In the answer, every entry must appear exactly as given.

Supplied material START

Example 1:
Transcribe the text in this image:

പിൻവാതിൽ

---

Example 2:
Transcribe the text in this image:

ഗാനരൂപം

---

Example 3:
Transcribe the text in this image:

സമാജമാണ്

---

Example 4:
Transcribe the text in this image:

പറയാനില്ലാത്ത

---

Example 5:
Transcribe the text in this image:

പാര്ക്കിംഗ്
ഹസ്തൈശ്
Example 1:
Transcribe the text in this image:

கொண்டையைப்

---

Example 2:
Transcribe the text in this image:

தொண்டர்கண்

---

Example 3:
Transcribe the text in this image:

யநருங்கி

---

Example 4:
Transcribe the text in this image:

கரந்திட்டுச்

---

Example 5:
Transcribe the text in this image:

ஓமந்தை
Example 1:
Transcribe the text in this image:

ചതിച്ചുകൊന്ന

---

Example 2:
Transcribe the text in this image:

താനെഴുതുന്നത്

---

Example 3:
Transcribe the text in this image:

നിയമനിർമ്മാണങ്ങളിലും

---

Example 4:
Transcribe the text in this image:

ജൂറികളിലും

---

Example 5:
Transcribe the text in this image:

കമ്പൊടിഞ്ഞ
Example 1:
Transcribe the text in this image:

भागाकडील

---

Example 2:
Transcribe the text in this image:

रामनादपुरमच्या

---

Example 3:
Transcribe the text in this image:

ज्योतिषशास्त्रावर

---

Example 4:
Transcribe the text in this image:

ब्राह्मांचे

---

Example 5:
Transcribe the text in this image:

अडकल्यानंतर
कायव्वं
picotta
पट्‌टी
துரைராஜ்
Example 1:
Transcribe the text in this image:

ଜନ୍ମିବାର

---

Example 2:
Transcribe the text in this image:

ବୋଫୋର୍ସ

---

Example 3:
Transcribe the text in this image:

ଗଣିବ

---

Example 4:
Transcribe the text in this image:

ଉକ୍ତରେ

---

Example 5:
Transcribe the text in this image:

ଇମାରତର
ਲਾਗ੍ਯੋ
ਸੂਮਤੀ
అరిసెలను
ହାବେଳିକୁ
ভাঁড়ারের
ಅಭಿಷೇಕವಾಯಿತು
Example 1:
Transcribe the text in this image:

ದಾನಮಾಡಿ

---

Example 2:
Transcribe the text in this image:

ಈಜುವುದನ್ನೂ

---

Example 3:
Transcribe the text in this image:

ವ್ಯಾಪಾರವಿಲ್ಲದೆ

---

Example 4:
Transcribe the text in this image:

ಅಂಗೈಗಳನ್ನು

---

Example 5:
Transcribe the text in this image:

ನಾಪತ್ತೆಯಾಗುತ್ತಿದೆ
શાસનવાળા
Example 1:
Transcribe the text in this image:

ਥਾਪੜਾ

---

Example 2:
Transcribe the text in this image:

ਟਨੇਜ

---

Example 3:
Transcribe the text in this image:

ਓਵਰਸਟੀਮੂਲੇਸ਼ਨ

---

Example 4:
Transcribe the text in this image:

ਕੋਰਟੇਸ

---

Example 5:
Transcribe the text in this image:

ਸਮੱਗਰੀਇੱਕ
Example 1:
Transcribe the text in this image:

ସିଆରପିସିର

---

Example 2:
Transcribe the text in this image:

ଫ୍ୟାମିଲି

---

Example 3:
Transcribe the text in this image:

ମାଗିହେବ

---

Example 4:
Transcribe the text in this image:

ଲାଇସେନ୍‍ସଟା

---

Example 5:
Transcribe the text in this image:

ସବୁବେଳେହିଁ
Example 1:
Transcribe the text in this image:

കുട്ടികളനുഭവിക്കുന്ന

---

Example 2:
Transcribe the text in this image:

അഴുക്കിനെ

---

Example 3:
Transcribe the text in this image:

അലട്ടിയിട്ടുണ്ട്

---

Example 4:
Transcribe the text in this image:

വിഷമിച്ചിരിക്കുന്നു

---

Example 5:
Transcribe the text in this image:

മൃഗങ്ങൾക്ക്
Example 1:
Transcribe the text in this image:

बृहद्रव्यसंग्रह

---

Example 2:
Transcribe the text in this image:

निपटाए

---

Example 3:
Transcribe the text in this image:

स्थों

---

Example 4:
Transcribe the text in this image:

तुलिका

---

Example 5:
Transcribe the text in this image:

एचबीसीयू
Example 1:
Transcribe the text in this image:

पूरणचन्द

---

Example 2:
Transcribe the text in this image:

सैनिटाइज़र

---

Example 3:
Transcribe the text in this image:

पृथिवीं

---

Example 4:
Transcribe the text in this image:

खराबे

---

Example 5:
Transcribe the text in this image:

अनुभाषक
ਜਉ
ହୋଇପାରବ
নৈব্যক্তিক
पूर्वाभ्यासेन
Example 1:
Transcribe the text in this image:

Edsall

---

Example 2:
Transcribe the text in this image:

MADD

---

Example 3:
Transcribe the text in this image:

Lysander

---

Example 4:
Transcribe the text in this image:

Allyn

Supplied material END

# Completed exercise
Example 1:
Transcribe the text in this image:

പിൻവാതിൽ

---

Example 2:
Transcribe the text in this image:

ഗാനരൂപം

---

Example 3:
Transcribe the text in this image:

സമാജമാണ്

---

Example 4:
Transcribe the text in this image:

പറയാനില്ലാത്ത

---

Example 5:
Transcribe the text in this image:

പാര്ക്കിംഗ്
ഹസ്തൈശ്
Example 1:
Transcribe the text in this image:

கொண்டையைப்

---

Example 2:
Transcribe the text in this image:

தொண்டர்கண்

---

Example 3:
Transcribe the text in this image:

யநருங்கி

---

Example 4:
Transcribe the text in this image:

கரந்திட்டுச்

---

Example 5:
Transcribe the text in this image:

ஓமந்தை
Example 1:
Transcribe the text in this image:

ചതിച്ചുകൊന്ന

---

Example 2:
Transcribe the text in this image:

താനെഴുതുന്നത്

---

Example 3:
Transcribe the text in this image:

നിയമനിർമ്മാണങ്ങളിലും

---

Example 4:
Transcribe the text in this image:

ജൂറികളിലും

---

Example 5:
Transcribe the text in this image:

കമ്പൊടിഞ്ഞ
Example 1:
Transcribe the text in this image:

भागाकडील

---

Example 2:
Transcribe the text in this image:

रामनादपुरमच्या

---

Example 3:
Transcribe the text in this image:

ज्योतिषशास्त्रावर

---

Example 4:
Transcribe the text in this image:

ब्राह्मांचे

---

Example 5:
Transcribe the text in this image:

अडकल्यानंतर
कायव्वं
picotta
पट्‌टी
துரைராஜ்
Example 1:
Transcribe the text in this image:

ଜନ୍ମିବାର

---

Example 2:
Transcribe the text in this image:

ବୋଫୋର୍ସ

---

Example 3:
Transcribe the text in this image:

ଗଣିବ

---

Example 4:
Transcribe the text in this image:

ଉକ୍ତରେ

---

Example 5:
Transcribe the text in this image:

ଇମାରତର
ਲਾਗ੍ਯੋ
ਸੂਮਤੀ
అరిసెలను
ହାବେଳିକୁ
ভাঁড়ারের
ಅಭಿಷೇಕವಾಯಿತು
Example 1:
Transcribe the text in this image:

ದಾನಮಾಡಿ

---

Example 2:
Transcribe the text in this image:

ಈಜುವುದನ್ನೂ

---

Example 3:
Transcribe the text in this image:

ವ್ಯಾಪಾರವಿಲ್ಲದೆ

---

Example 4:
Transcribe the text in this image:

ಅಂಗೈಗಳನ್ನು

---

Example 5:
Transcribe the text in this image:

ನಾಪತ್ತೆಯಾಗುತ್ತಿದೆ
શાસનવાળા
Example 1:
Transcribe the text in this image:

ਥਾਪੜਾ

---

Example 2:
Transcribe the text in this image:

ਟਨੇਜ

---

Example 3:
Transcribe the text in this image:

ਓਵਰਸਟੀਮੂਲੇਸ਼ਨ

---

Example 4:
Transcribe the text in this image:

ਕੋਰਟੇਸ

---

Example 5:
Transcribe the text in this image:

ਸਮੱਗਰੀਇੱਕ
Example 1:
Transcribe the text in this image:

ସିଆରପିସିର

---

Example 2:
Transcribe the text in this image:

ଫ୍ୟାମିଲି

---

Example 3:
Transcribe the text in this image:

ମାଗିହେବ

---

Example 4:
Transcribe the text in this image:

ଲାଇସେନ୍‍ସଟା

---

Example 5:
Transcribe the text in this image:

ସବୁବେଳେହିଁ
Example 1:
Transcribe the text in this image:

കുട്ടികളനുഭവിക്കുന്ന

---

Example 2:
Transcribe the text in this image:

അഴുക്കിനെ

---

Example 3:
Transcribe the text in this image:

അലട്ടിയിട്ടുണ്ട്

---

Example 4:
Transcribe the text in this image:

വിഷമിച്ചിരിക്കുന്നു

---

Example 5:
Transcribe the text in this image:

മൃഗങ്ങൾക്ക്
Example 1:
Transcribe the text in this image:

बृहद्रव्यसंग्रह

---

Example 2:
Transcribe the text in this image:

निपटाए

---

Example 3:
Transcribe the text in this image:

स्थों

---

Example 4:
Transcribe the text in this image:

तुलिका

---

Example 5:
Transcribe the text in this image:

एचबीसीयू
Example 1:
Transcribe the text in this image:

पूरणचन्द

---

Example 2:
Transcribe the text in this image:

सैनिटाइज़र

---

Example 3:
Transcribe the text in this image:

पृथिवीं

---

Example 4:
Transcribe the text in this image:

खराबे

---

Example 5:
Transcribe the text in this image:

अनुभाषक
ਜਉ
ହୋଇପାରବ
নৈব্যক্তিক
पूर्वाभ्यासेन
Example 1:
Transcribe the text in this image:

Edsall

---

Example 2:
Transcribe the text in this image:

MADD

---

Example 3:
Transcribe the text in this image:

Lysander

---

Example 4:
Transcribe the text in this image:

Allyn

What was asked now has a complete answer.